The opposition to Brett Kavanaugh’s nomination to the Supreme Court has been frantic and hyperbolic, but the Press Herald’s headline “Don’t trust lying, partisan Kavanaugh,” above a letter by Andrew Hamilton, is especially egregious (Aug. 6). This used to be called “yellow journalism.”
In a letter full of errors and uninformed speculation, Hamilton claims that Kavanaugh lied in his 2006 Circuit Court of Appeals confirmation hearings about his involvement in the Bush administration’s detainee policy. There isn’t a speck of evidence for the allegation. Kavanaugh was asked for his opinion about how Justice Kennedy (for whom Kavanaugh had clerked) might react to certain aspects of the policy, but several Bush White House officials have said that the policy was highly compartmentalized, and that Kavanaugh had no need to know about all of them.
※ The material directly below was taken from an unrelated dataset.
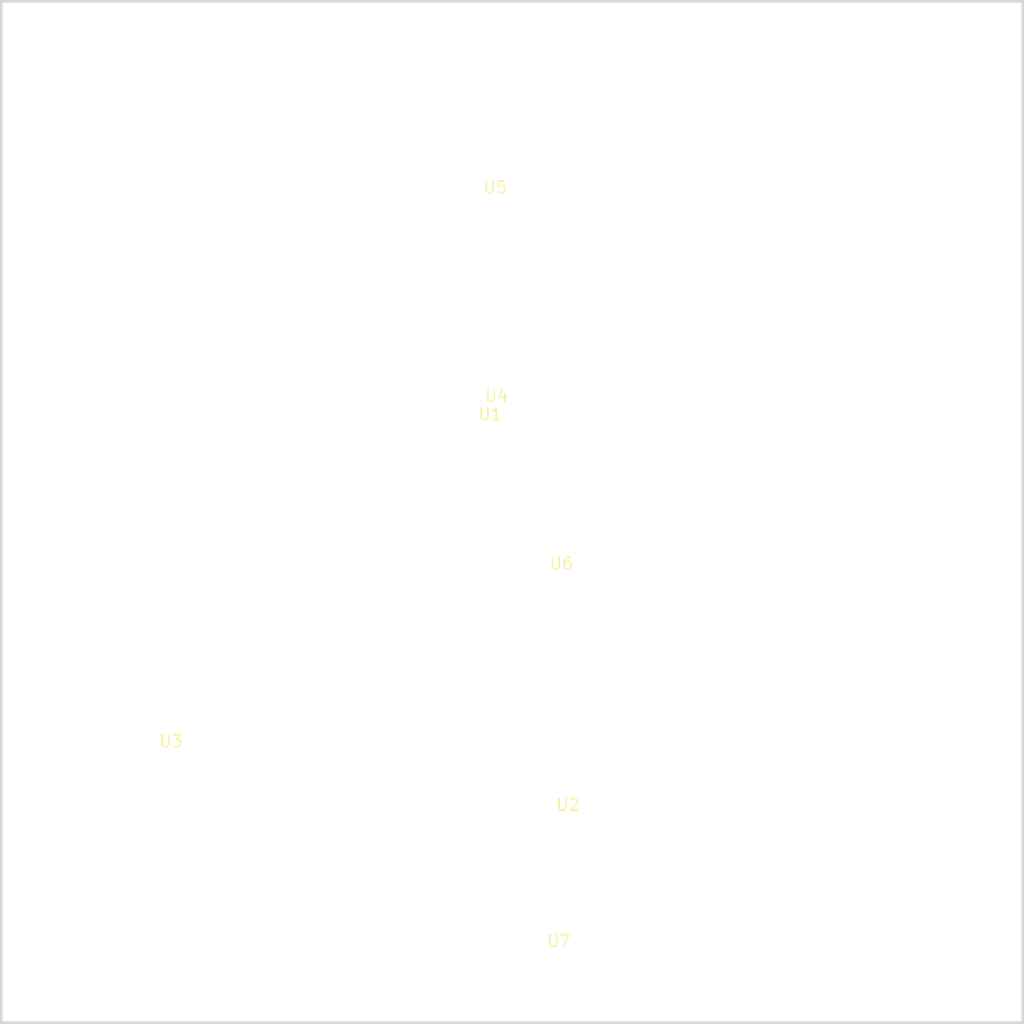
<source format=kicad_pcb>
(kicad_pcb (version 20171130) (host pcbnew "(5.1.5)-3") (page "A4") (layers (0 "F.Cu" signal) (31 "B.Cu" signal) (32 "B.Adhes" user) (33 "F.Adhes" user) (34 "B.Paste" user) (35 "F.Paste" user) (36 "B.SilkS" user) (37 "F.SilkS" user) (38 "B.Mask" user) (39 "F.Mask" user) (40 "Dwgs.User" user) (41 "Cmts.User" user) (42 "Eco1.User" user) (43 "Eco2.User" user) (44 "Edge.Cuts" user) (45 "Margin" user) (46 "B.CrtYd" user) (47 "F.CrtYd" user) (48 "B.Fab" user hide) (49 "F.Fab" user hide)) (net 0 "") (gr_line (start 17.78 -29.515) (end 117.78 -29.515) (width 0.254) (layer "Edge.Cuts")) (gr_line (start 117.78 -29.515) (end 117.78 70.485) (width 0.254) (layer "Edge.Cuts")) (gr_line (start 117.78 70.485) (end 17.78 70.485) (width 0.254) (layer "Edge.Cuts")) (gr_line (start 17.78 70.485) (end 17.78 -29.515) (width 0.254) (layer "Edge.Cuts")) (module "easyeda:NATALIE-MD" (layer "F.Cu") (at 60.833 25.4) (fp_text value "NATALIE-MD" (at 3.556 -16.256 0) (layer "F.Fab") hide (effects (font (size 1.143 1.143) (thickness 0.152)) (justify left))) (fp_text reference "U1" (at 3.556 -14.478 0) (layer "F.SilkS") (effects (font (size 1.143 1.143) (thickness 0.152)) (justify left))) (fp_text user gge37 (at 0 0) (layer "Cmts.User") (effects (font (size 1 1) (thickness 0.15))))) (module "easyeda:NATALIE-ABC" (layer "F.Cu") (at 72.263 52.705) (fp_text value "NATALIE-ABC" (at -0.254 -5.334 0) (layer "F.Fab") hide (effects (font (size 1.143 1.143) (thickness 0.152)) (justify left))) (fp_text reference "U2" (at -0.254 -3.556 0) (layer "F.SilkS") (effects (font (size 1.143 1.143) (thickness 0.152)) (justify left))) (fp_text user gge85 (at 0 0) (layer "Cmts.User") (effects (font (size 1 1) (thickness 0.15))))) (module "easyeda:NATALIE-SITE" (layer "F.Cu") (at 34.925 46.482) (fp_text value "NATALIE-SITE" (at -1.778 -5.334 0) (layer "F.Fab") hide (effects (font (size 1.143 1.143) (thickness 0.152)) (justify left))) (fp_text reference "U3" (at -1.778 -3.556 0) (layer "F.SilkS") (effects (font (size 1.143 1.143) (thickness 0.152)) (justify left))) (fp_text user gge133 (at 0 0) (layer "Cmts.User") (effects (font (size 1 1) (thickness 0.15))))) (module "easyeda:NATALIE-HEART-FIRE" (layer "F.Cu") (at 62.23 12.7) (fp_text value "NATALIE-HEART-FIRE" (at 2.794 -5.334 0) (layer "F.Fab") hide (effects (font (size 1.143 1.143) (thickness 0.152)) (justify left))) (fp_text reference "U4" (at 2.794 -3.556 0) (layer "F.SilkS") (effects (font (size 1.143 1.143) (thickness 0.152)) (justify left))) (fp_text user gge181 (at 0 0) (layer "Cmts.User") (effects (font (size 1 1) (thickness 0.15))))) (module "easyeda:NATALIE-HEART-FIRE" (layer "F.Cu") (at 62.103 -7.747) (fp_text value "NATALIE-HEART-FIRE" (at 2.794 -5.334 0) (layer "F.Fab") hide (effects (font (size 1.143 1.143) (thickness 0.152)) (justify left))) (fp_text reference "U5" (at 2.794 -3.556 0) (layer "F.SilkS") (effects (font (size 1.143 1.143) (thickness 0.152)) (justify left))) (fp_text user gge202 (at 0 0) (layer "Cmts.User") (effects (font (size 1 1) (thickness 0.15))))) (module "easyeda:NATALIE-MEGAGRRL-DESKTOP" (layer "F.Cu") (at 70.358 28.575) (fp_text value "NATALIE-MEGAGRRL-DESKTOP" (at 1.016 -4.826 0) (layer "F.Fab") hide (effects (font (size 1.143 1.143) (thickness 0.152)) (justify left))) (fp_text reference "U6" (at 1.016 -3.048 0) (layer "F.SilkS") (effects (font (size 1.143 1.143) (thickness 0.152)) (justify left))) (fp_text user gge250 (at 0 0) (layer "Cmts.User") (effects (font (size 1 1) (thickness 0.15))))) (module "easyeda:NATALIE-MEGAGRRL-DESKTOP" (layer "F.Cu") (at 70.104 65.532) (fp_text value "NATALIE-MEGAGRRL-DESKTOP" (at 1.016 -4.826 0) (layer "F.Fab") hide (effects (font (size 1.143 1.143) (thickness 0.152)) (justify left))) (fp_text reference "U7" (at 1.016 -3.048 0) (layer "F.SilkS") (effects (font (size 1.143 1.143) (thickness 0.152)) (justify left))) (fp_text user gge271 (at 0 0) (layer "Cmts.User") (effects (font (size 1 1) (thickness 0.15))))))
</source>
Hamilton says that Kavanaugh authored a “breathtaking lone dissent” in Garza v. Hargan (2017). Not so. Kavanaugh was joined in dissent by two other judges in a case in which the majority created a right for an unaccompanied, illegal immigrant teenager to have an immediate abortion before being turned over to a sponsor. Hamilton’s assertion that Kavanaugh “has voted against Supreme Court precedent repeatedly” is simply not true.
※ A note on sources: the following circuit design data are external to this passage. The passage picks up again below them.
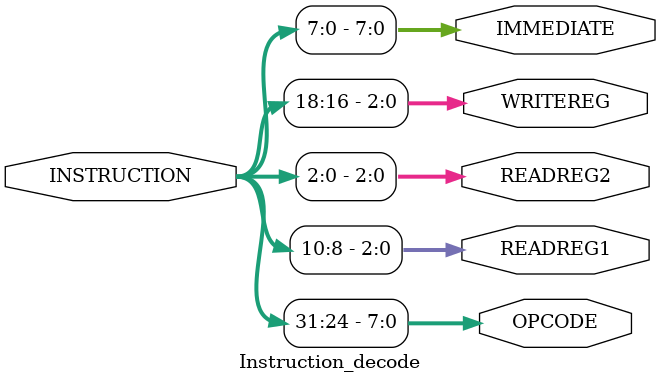
<source format=v>
/*
`timescale  1ns/100ps
Field Descriptions:
- OPCODE:    8-bit operation code (bits 31-24)
- WRITEREG:  3-bit destination register address (bits 20-18)
- READREG1:  3-bit first source register address (bits 10-8)
- READREG2:  3-bit second source register address (bits 2-0)
- IMMEDIATE: 8-bit immediate value for LOADI (bits 7-0)
*/

//==============================================================================
//                         INSTRUCTION DECODE MODULE
//==============================================================================
module Instruction_decode(INSTRUCTION,OPCODE,IMMEDIATE,READREG1,READREG2,WRITEREG);
    input  [31:0]INSTRUCTION;
    output reg [7:0]OPCODE;
    output reg [2:0] READREG1,READREG2,WRITEREG;
    output reg [7:0]IMMEDIATE;
    
    always @(INSTRUCTION) begin
            OPCODE=INSTRUCTION[31:24];      // Bits 31-24: Operation code
            READREG1=INSTRUCTION[10:8];     // Bits 10-8:  First source reg
            READREG2=INSTRUCTION[2:0];      // Bits 2-0:   Second source register    
            WRITEREG=INSTRUCTION[18:16];    // Bits 20-18: Destination register
            IMMEDIATE=INSTRUCTION[7:0];     // Bits 7-0:   Immediate value
    end
endmodule







//==============================================================================
// TESTBENCH FOR INSTRUCTION DECODE
// Verifies correct decoding of various instruction formats
//==============================================================================

// module testbench;
// reg [31:0] INSTRUCTION;
// wire [7:0] OPCODE,IMMEDIATE;
// wire [2:0] READREG1,READREG2,WRITEREG;

// Instruction_decode uut(INSTRUCTION,OPCODE,IMMEDIATE,READREG1,READREG2,WRITEREG);

// initial begin
//     $monitor("Time=%0t | INSTRUCTION=%b | OPCODE=%b | READREG1=%b | READREG2=%b | WRITEREG=%b | IMMEDIATE=%b",$time, INSTRUCTION, OPCODE, READREG1, READREG2, WRITEREG, IMMEDIATE);

//     // Test 1
//     INSTRUCTION = 32'b1001111_000011000_10101010_11110000;
    

//     $finish;
// end
// endmodule



</source>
Lisa Blatt, who describes herself as a “liberal Democrat and feminist,” has argued 35 cases before the Supreme Court, more than any other woman, and worked in the Solicitor General’s Office during the Clinton, Bush and Obama administrations. Her view on Kavanaugh: “He is supremely qualified” and should be confirmed, “not because he will come out the way I want in each case, or even most cases, but because he will do the job with dignity, intelligence, empathy and integrity,” she wrote in a recent Politico op-ed.
Opponents can disagree all they want with Kavanaugh’s jurisprudence, but specious allegations are no substitute for facts and informed opinion.